When Jesus heard that John the Baptist had been savagely murdered he tried to withdraw to a deserted place to be alone, but an enthusiastic crowd followed him. And when Jesus stepped from the boat to dry land the massive throng was there to greet him. He took pity on them and healed their sick. Ultimately this event concluded with a satisfying meal – Jesus’ banquet.

13 When Jesus heard of it, he withdrew in a boat to a deserted place by himself. The crowds heard of this and followed him on foot from their towns.
14 When he disembarked and saw the vast crowd, his heart was moved with pity for them, and he cured their sick.
15 When it was evening, the disciples approached him and said, “This is a deserted place and it is already late; dismiss the crowds so that they can go to the villages and buy food for themselves.”
16 [Jesus] said to them, “There is no need for them to go away; give them some food yourselves.”
17 But they said to him, “Five loaves and two fish are all we have here.”
18 Then he said, “Bring them here to me,”
19 and he ordered the crowds to sit down on the grass. Taking  the five loaves and the two fish, and looking up to heaven, he said the blessing, broke the loaves, and gave them to the disciples, who in turn gave them to the crowds.
20 They all ate and were satisfied, and they picked up the fragments left over—twelve wicker baskets full.
21 Those who ate were about five thousand men, not counting women and children.
- Matthew 14:13-21 N.A.B.

The sharp contrast between Herod’s banquet and Jesus’ banquet is clear. At Herod’s banquet there was resentment, arrogance, scheming, and murder. It took place in a royal court. At Jesus’ banquet there was healing, trust, and sharing. It took place in a deserted location – like the wilderness in which ancient Israel was fed with manna and quail.

Reading that Jesus took the five loaves and the two fish, looked up to heaven, said the blessing, broke the loaves, and gave them to the disciples should remind us of his institution of the Eucharist at the Last Supper:

26 While they were eating, Jesus took bread, said the blessing, broke it, and giving it to his disciples said, “Take and eat; this is my body.” – Matthew 26:26 N.A.B.

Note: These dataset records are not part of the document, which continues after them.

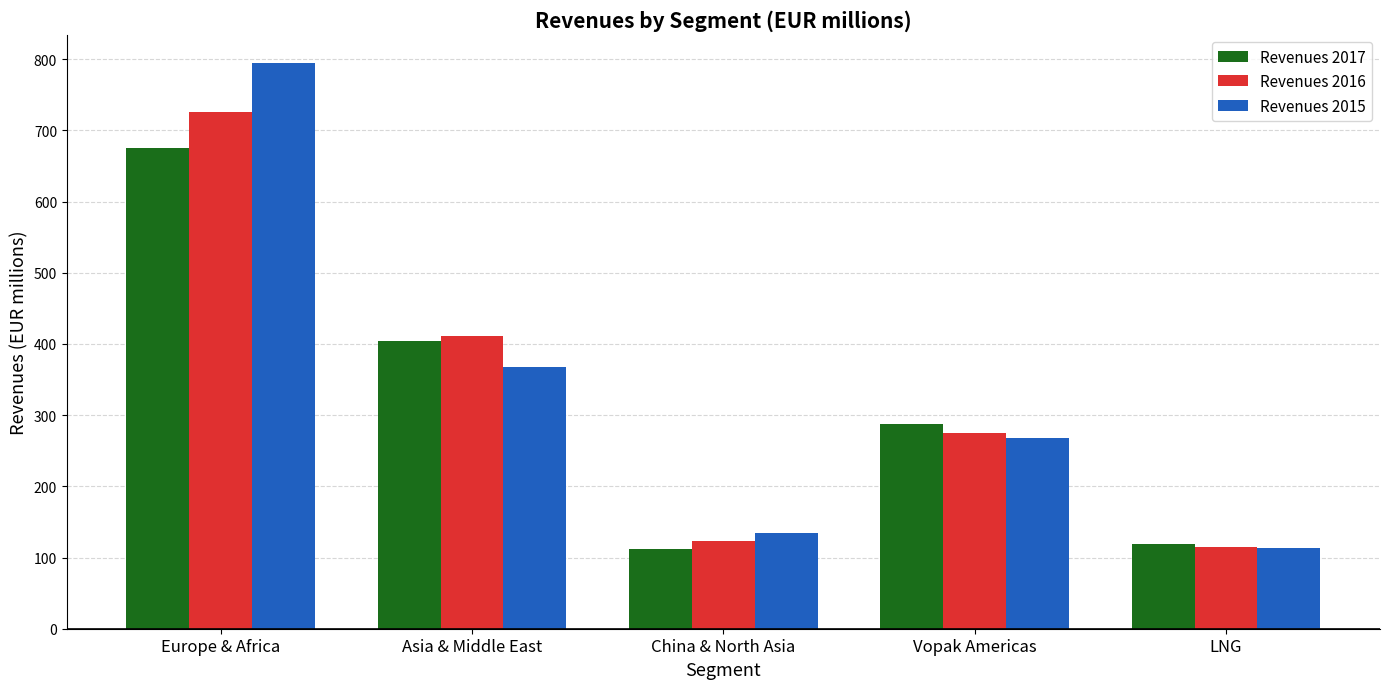

What is the approximate value of Revenues 2015 at Europe & Africa?

794.5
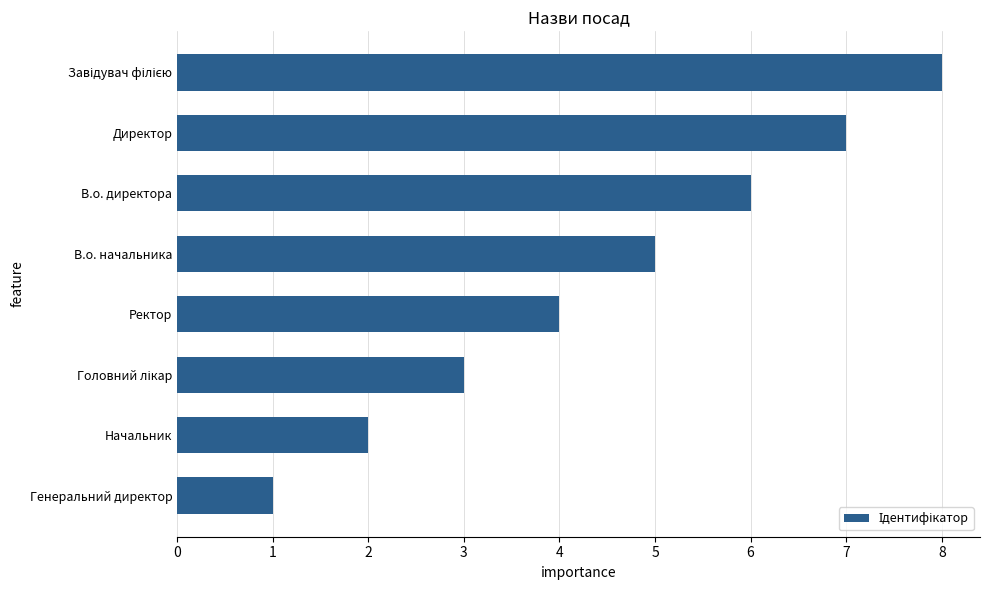

What is the smallest value displayed?

1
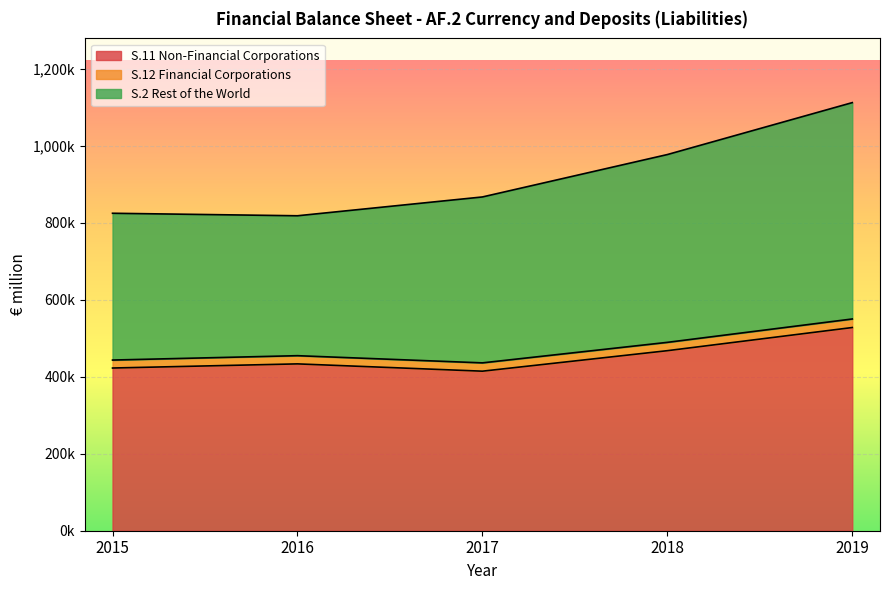

Which series has the largest total across all categories?

S.2 Rest of the World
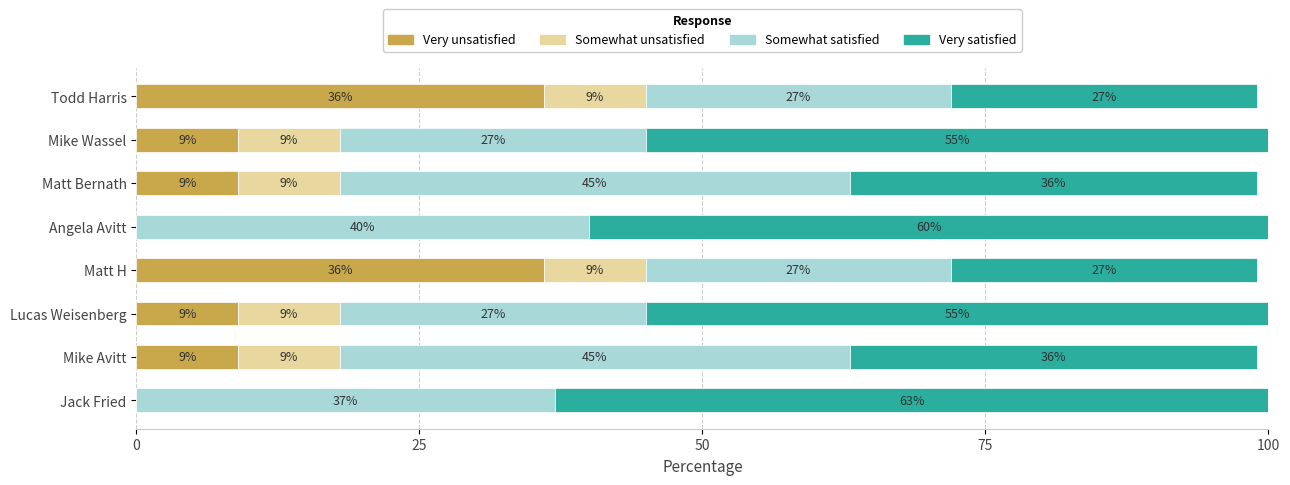

What is the total value across all series at Mike Wassel?

100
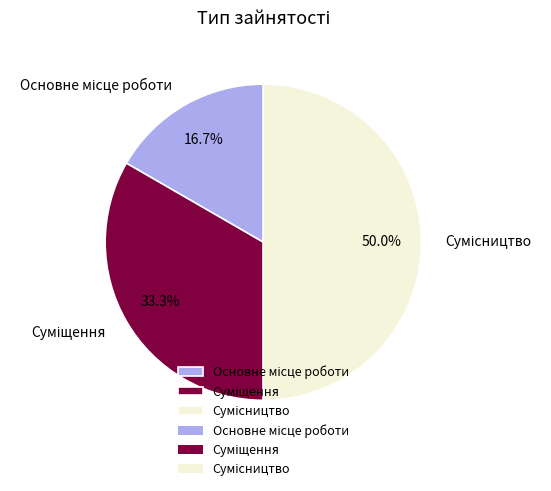

How many slices are in this pie chart?

3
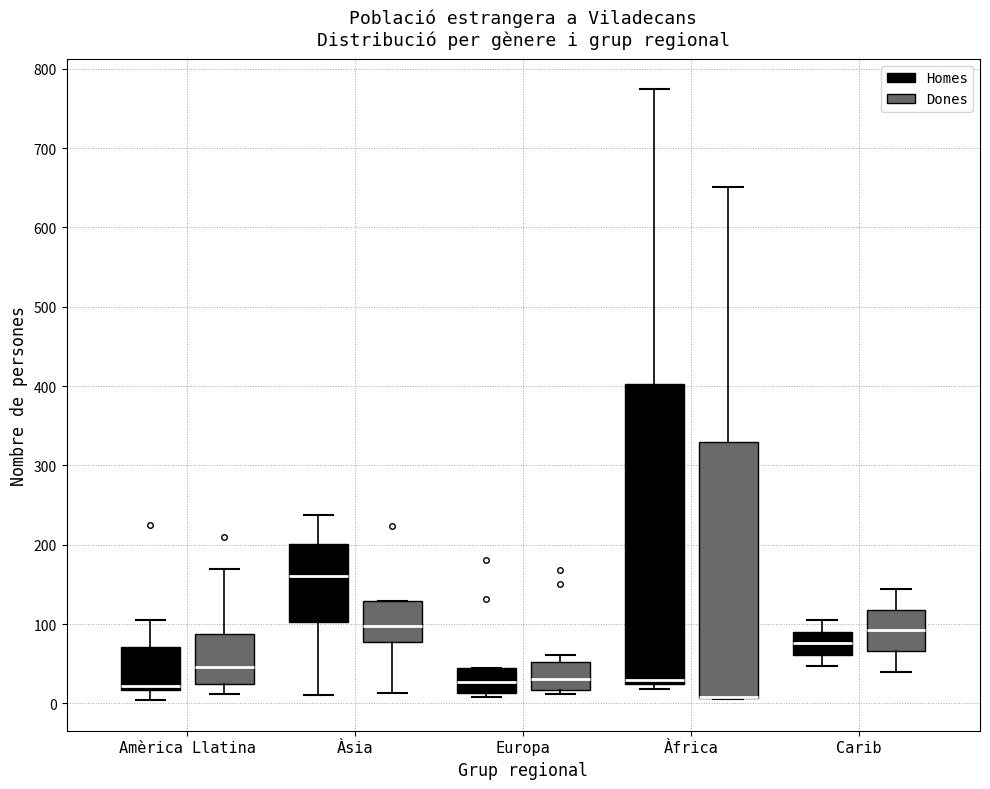

Reading left to right, transcribe this box plot: for each box, give where its median line is, the range the box spans, and where its two whiskers end, as read against the y-axis. The values are not printed on the chart, so give them approximately, as read against the axis.

Amèrica Llatina (Homes): median 20 (just above the box's lower edge), box 20 to 70, whiskers 0 to 110
Amèrica Llatina (Dones): median 50, box 20 to 90, whiskers 10 to 170
Àsia (Homes): median 160, box 100 to 200, whiskers 10 to 240
Àsia (Dones): median 100, box 80 to 130, whiskers 10 to 130
Europa (Homes): median 30, box 10 to 50, whiskers 10 (just below the box's lower edge) to 50
Europa (Dones): median 30, box 20 to 50, whiskers 10 to 60
Àfrica (Homes): median 30, box 20 to 400, whiskers 20 (just below the box's lower edge) to 770
Àfrica (Dones): median 10 (drawn on the box's lower edge), box 10 to 330, whiskers 10 to 650
Carib (Homes): median 80, box 60 to 90, whiskers 50 to 110
Carib (Dones): median 90, box 70 to 120, whiskers 40 to 140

We might also recall that Elisha, the Old Testament prophet, fed a hundred men with twenty loaves of barley and a few fresh ears of corn.

42 A man came from Baal-shalishah bringing the man of God twenty barely loaves made from the first fruits, and fresh grain in the ear. “Give it to the people to eat,” Elisha said.
43 But his servant objected, “How can I set this before a hundred men?” “Give it to the people to eat,” Elisha insisted. “For thus says the LORD, ‘They shall eat and there shall be some left over.’”
44 And when they had eaten, there was some left over, as the LORD had said.
- 2 Kings 4:42-44

There are some parallels between Jesus’ banquet and Elisha’s banquet, but the number of people fed by Jesus is much larger than those fed by Elisha, a sign of Jesus’ superiority.

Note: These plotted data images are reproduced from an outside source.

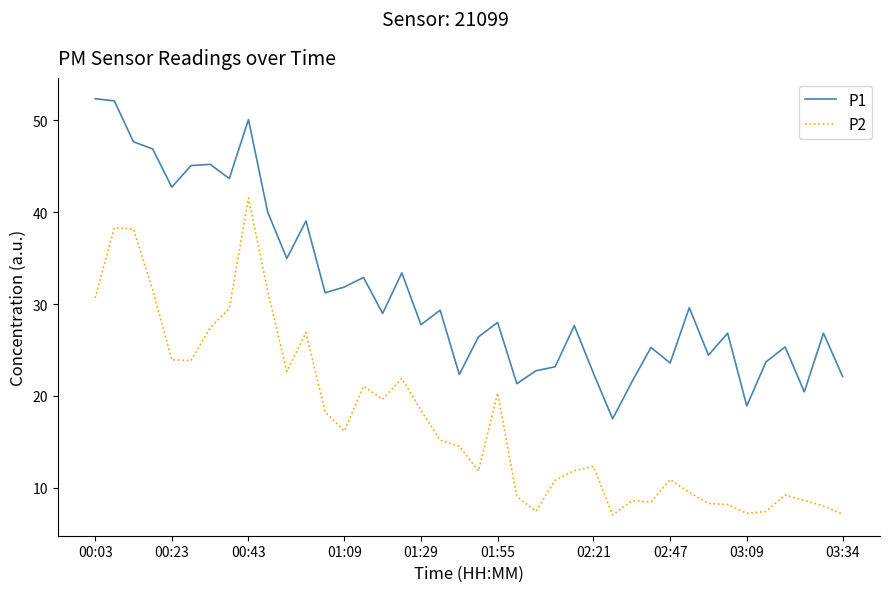

What is the sum of all P1 values?

1255.5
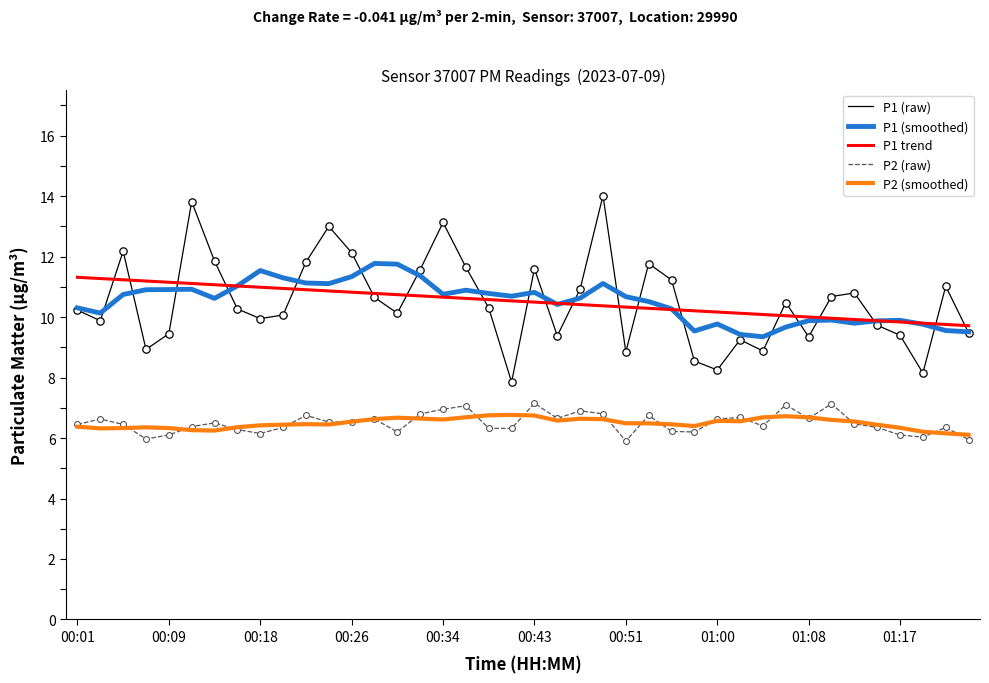

Which series has the widest spread of values?

P1 (raw)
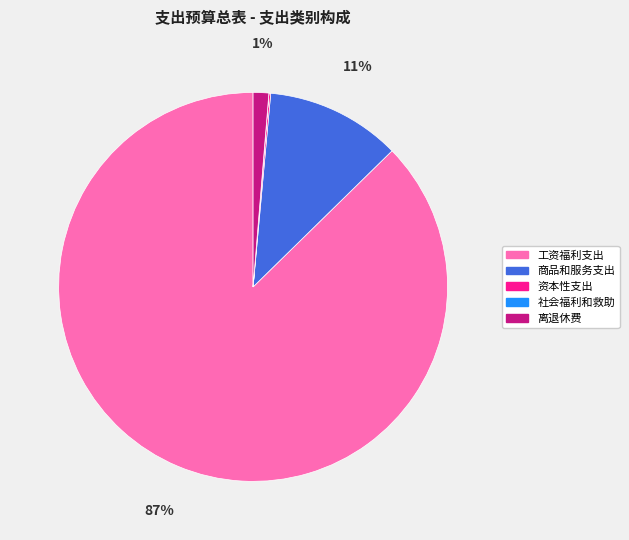

Which slice is the largest?

工资福利支出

Still, the multiplication of fish and loaves of bread should point us beyond the Last Supper and the institution of the Eucharist to one more banquet, to the kingdom of God pictured by the Old Testament prophet Isaiah.

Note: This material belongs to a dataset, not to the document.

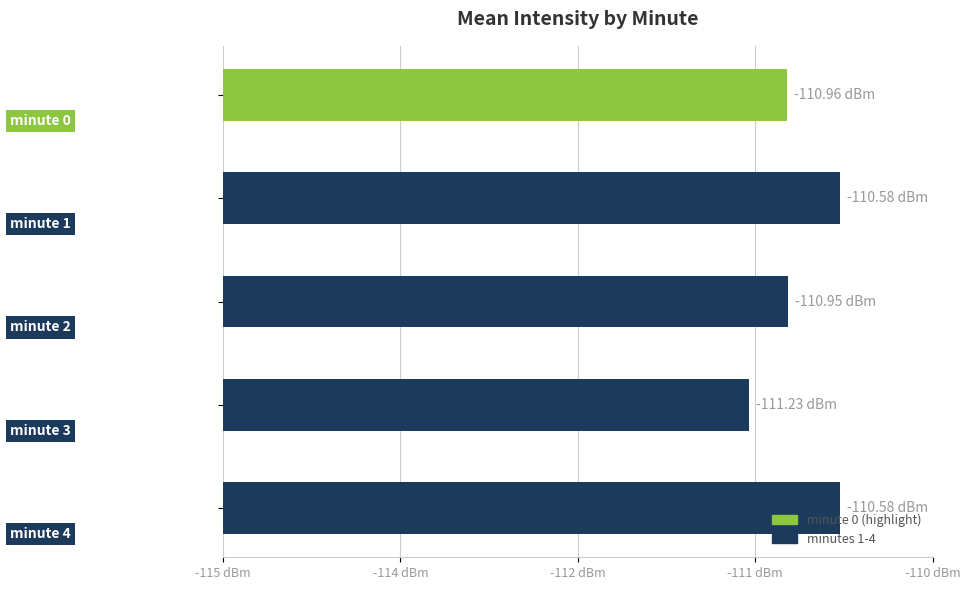

Does the chart contain any negative values?

No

6 On this mountain the LORD of hosts
     will provide for all peoples
A feast of rich food and choice wines,
     juicy, rich food and pure, choice wines. -
Isaiah 25:6 N.A.B.

Reflecting on the feeding of the Israelites in the wilderness with manna and quail, Elisha’s feeding of one hundred men with twenty barley loaves and a few ears of corn, Jesus’s multiplication of five loaves and two fish for five thousand men not counting women and children, and Jesus’ institution of the Holy Eucharist at the Last Supper to Isaiah’s vision of the kingdom of God as a heavenly feast gives us a way of linking our present day experience of sharing in the Eucharistic meal to its rich biblical background, and our future hopes as God’s people.